While the EBITDA beat is commendable, it represents a slight decline of NZD 0.7 million compared to the same period last year, primarily due to reduced export earnings. The company’s export volumes were curtailed by the tunnel closure, and the average Hard Coking Coal (HCC) benchmark price softened, further pressuring revenues.
Full-Year Guidance Revised Lower
Reflecting these headwinds, Bathurst has prudently lowered its full-year consolidated EBITDA guidance to a range of NZD 45 million to NZD 55 million, down NZD 10 million from prior guidance. The downgrade factors in a continued subdued HCC price environment and the lingering effects of the export logistics disruption. The company’s hedging strategy has partially mitigated price volatility, but not enough to offset the volume and price declines fully.
Notably, the reopening of the Tawhai Tunnel in January 2025 is expected to restore rail freight capacity and reduce costs, with the Stockton mine ramping up to a seven-day rail schedule through June 2025 to meet export commitments.
Domestic Operations Provide Stability
Bathurst’s North Island and South Island domestic coal segments delivered solid operational and financial results, cushioning the export segment’s setbacks. The Rotowaro mine advanced significantly in the Waipuna West Extension pit, doubling coal production year-on-year and increasing overburden removal. Similarly, the Takitimu mine outperformed forecasts in production, sales, and overburden removal.
This domestic resilience underscores Bathurst’s diversified asset base and operational flexibility, which are critical in navigating volatile export markets and infrastructure disruptions.

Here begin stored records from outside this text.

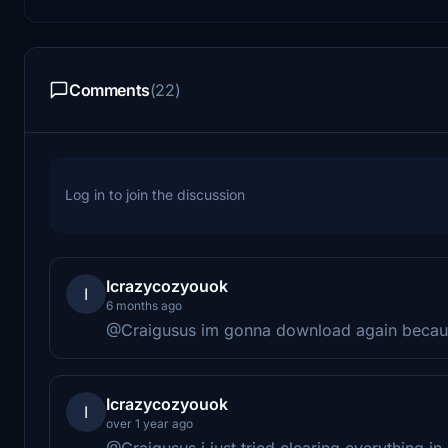
Comments
(22)
Log in to join the discussion
Icrazycozyouok
I
6 months ago
@Craigusus im gonna download again because
Icrazycozyouok
I
over 1 year ago
@Craigusus i just tried clearing everything i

Regulatory Tailwinds from Fast Track Approvals Bill
In a positive development for Bathurst and the broader mining sector, New Zealand’s Fast Track Approvals Bill was enacted in December 2024. Both the Buller Plateaux Continuation Project and the Rotowaro Continuation Project are listed under this legislation, which promises accelerated statutory processing times for major projects. This regulatory reform could materially shorten Bathurst’s project development timelines, supporting future growth and export capacity.

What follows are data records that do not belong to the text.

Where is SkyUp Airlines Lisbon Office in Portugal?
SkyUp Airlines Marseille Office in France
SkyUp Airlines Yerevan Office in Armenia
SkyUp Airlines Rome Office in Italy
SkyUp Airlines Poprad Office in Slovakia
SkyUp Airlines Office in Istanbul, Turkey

Market Outlook and Strategic Considerations
The global coking coal market remains challenging, with the HCC benchmark price dipping below USD 190 per tonne late in the quarter amid weak steel demand and geopolitical uncertainties, including ongoing sanctions affecting Russian coal supply. India’s increased use of discounted Russian coal and potential US tariffs on Chinese imports add complexity to market dynamics.

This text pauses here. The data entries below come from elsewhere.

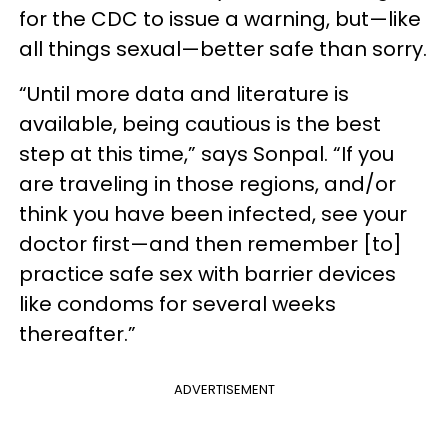
for the CDC to issue a warning, but—like
all things sexual—better safe than sorry.
“Until more data and literature is
available, being cautious is the best
step at this time,” says Sonpal. “If you
are traveling in those regions, and/or
think you have been infected, see your
doctor first—and then remember [to]
practice safe sex with barrier devices
like condoms for several weeks
thereafter.”
ADVERTISEMENT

Bathurst’s strategic focus on operational efficiency, cost control, and leveraging domestic markets will be crucial as it navigates these headwinds. The company’s investments in British Columbia projects, including the Tenas Coking Coal and Crown Mountain projects, continue to progress, potentially diversifying future revenue streams.
Bottom Line?
Bathurst’s ability to manage export disruptions and capitalize on regulatory reforms will be pivotal as it seeks to regain momentum in a volatile coal market.
Questions in the middle?
- How will Bathurst’s export volumes recover post-Tawhai Tunnel reopening and what is the timeline for full capacity restoration?
- What impact will the Fast Track Approvals Bill have on Bathurst’s project development schedules and capital expenditure?
- How resilient is Bathurst’s hedging strategy against further declines in HCC benchmark prices?